About Me

Hey look it's my blog. It boasts features such as a garishly unprofessional custom colour scheme and hugely irregular updates. It is a personal autobiography that exists more for the sake of its writer than its readers. There are many hats and cats involved, and Batman gets his fair share. Basically it's great and everyone should read it. Please care about me and think that I'm cool.

Wednesday, 25 September 2013

Being a Big Boy

I am eating tinned peaches. I used to be told when I was going to eat tinned peaches, but now I can eat them whenever I like because I am an independent young man. I am living with four other independent young men, all of whom took gap years of their own. They are all pretty good lads. This one guy likes climbing, and this other guy likes war games and other stuff.

I thought freshers would week would be super lame and stupid. I gathered from other people's experiences that it was basically just a festival of intoxication, where school children revel in their new found independence, embracing all of its freedoms and few of its responsibilities.
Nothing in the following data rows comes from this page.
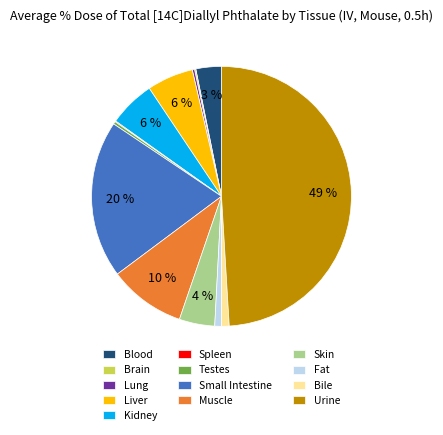

Which category has the biggest portion of the pie?

Urine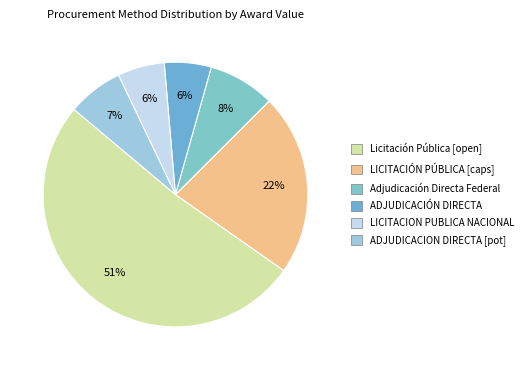

Does any single category account for the majority?

Yes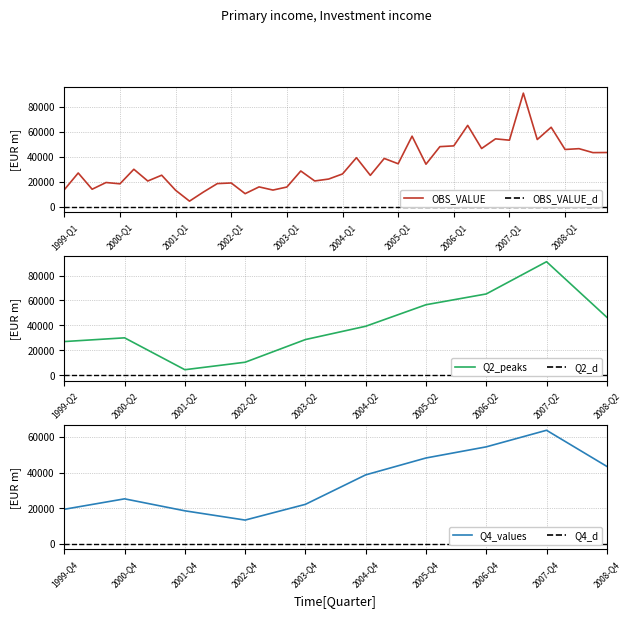

Which has a higher value, 2001-Q3 or 2000-Q1?

2000-Q1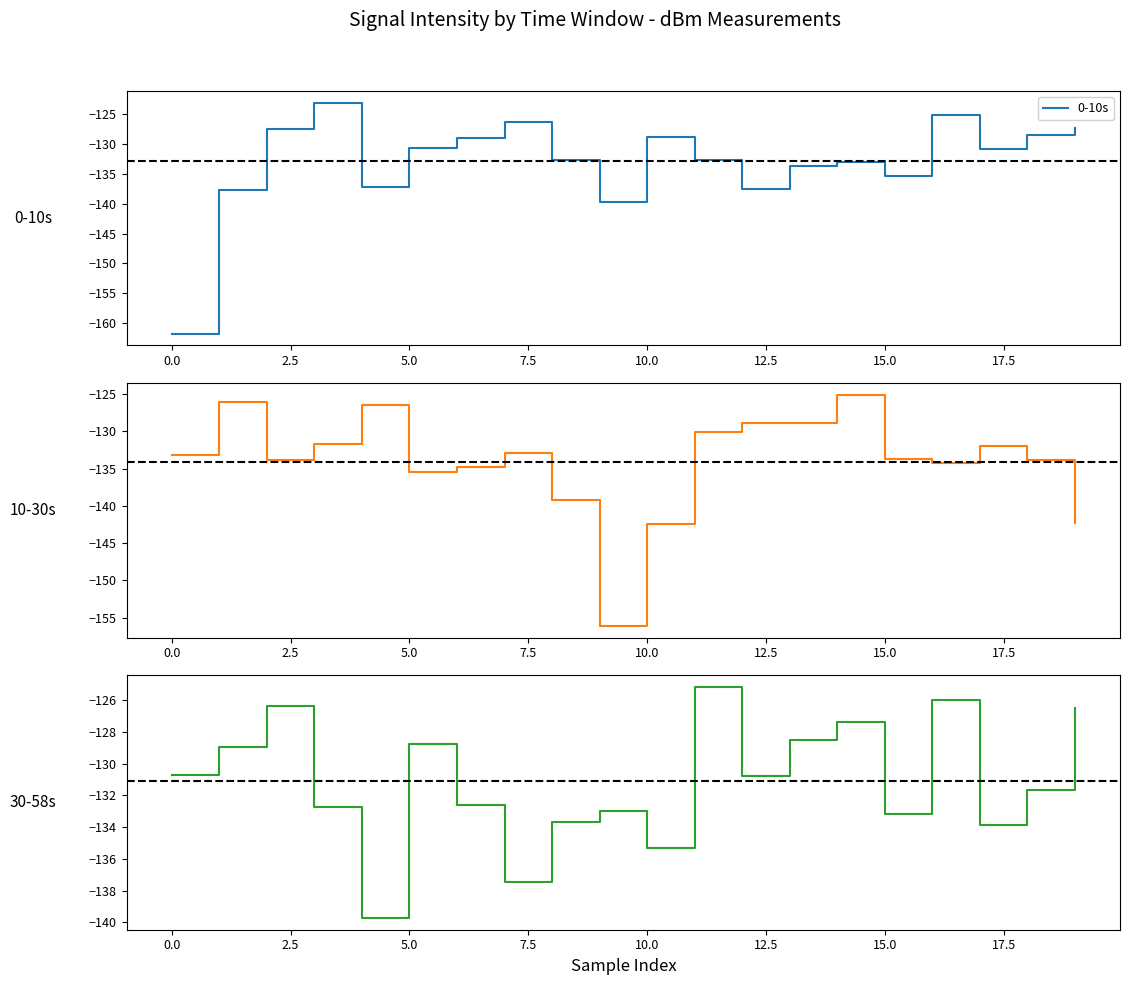

The 0-10s series shows -212.5 at 15.0. True or false?

False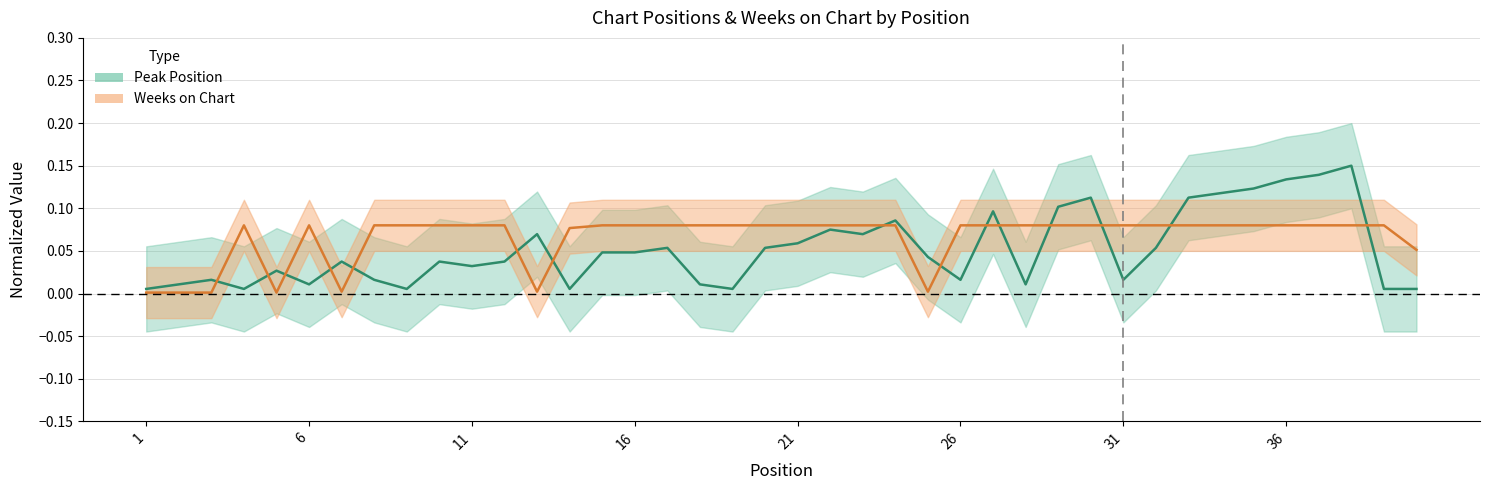

Which category has the lowest value across all series?

1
It seemed that there were two possibilities on fresher's week: waking up with no recollection of where you had been the previous evening, or waking up with a firm recollection of locking yourself in your room the night before. Whilst that may be the case for some universities, my experience in Sheffield has left me feeling that such concerns were needless and uninformed. Let me tell you all about the fun I've been having, because that is why you are here.

A couple of nights ago was the fresher's frat party. I found out that 'frat' is short for 'fraternity', which is basically some mega-silly American idea. It cost a whole fiver, which was a worryingly high percentage of my finances at the time. I decided no to go, and instead went to a Jazz Night at The Interlude bar/cafe with my flatmate John. We acted super classy and clapped all the jazz. John thought it was funny that I didn't want to talk to girls, I thought it was funny that he didn't want to dance with them. There's a right way of dancing to jazz, and I don't know it. All swingy like. Still, I was up on the floor doing jazz hands, because they are from jazz.

The internet in my accommodation is wired, so I can't play my top jamz when I'm hotting things up in the kitchen. Speaking of top jamz, I met a guy today at the CU picnic who calls himself Dave the Rave and loves Shai Linne. That is funny because David Glover matches that description, but this guy was a different guy from David Glover. He complimented my hat, we started talking and within twenty minutes or so we were on the ground, confusing onlookers as we engaged in a finger joust (they have a website, apparently), which I won. Everybody had already seen me rescue a Frisbee from the roof of the bandstand, so now they all know I'm super cool and you shouldn't mess with you. I also met a Christian guy who's on my course. I'd been praying that I meet some Christian friends, and now they're basically falling out of my ears. Tha's what happens.

The whole independent study thing is treating me well. I didn't actually get the grades I need for my course, and I'm finding my position of academic underdog pretty motivating. Also the fact that I don't want to be wasting nine grand and then some a year. Talkin' bout calender's on my wall, calendars on the internet, online to do lists, and bare other organisational tricks. I'm going to study hard and win my course, so y'all better watch out.

Today's lesson was robots. I'm studying Robotic and Mechatronic engineering, so nearly all of the lessons are robots. We were making LEGO mindstorm guys compete in an obstacle course. There was a point during the session when our contestant seemed pretty adequately equipped with an impressive algorithmic repertoire. Little dude was following lines, turning at walls and picking up balls, and I felt like I had played a significant role in the whole development process. Trouble is, we spend the whole time optimising things while we were still programming, and some of the optimisations weren't so optimal. It was looking doubtful, but then a few flustered tweaks on my part in the last thirty seconds plunged the situation into downright dire. Our robot went forward in half centimetre jolts for about ten seconds, before devoting itself entirely to to doing backwards doughnuts with all the pointless resolve that a machine can muster. The antics of about eighty percent of the other participants were similar to that of our own, but it was still a little gutting that nobody got to see anything that we'd achieved. If anything was gained from the experience, it is that I have learnt the truth of that timeless engineering aphorism: 'If it ain't broke, don't fix it.'

I'm having lots of fun. Thanks for choosing to spend some of your time reading this consequenceless claptrap. General Norman and the boys will play you out.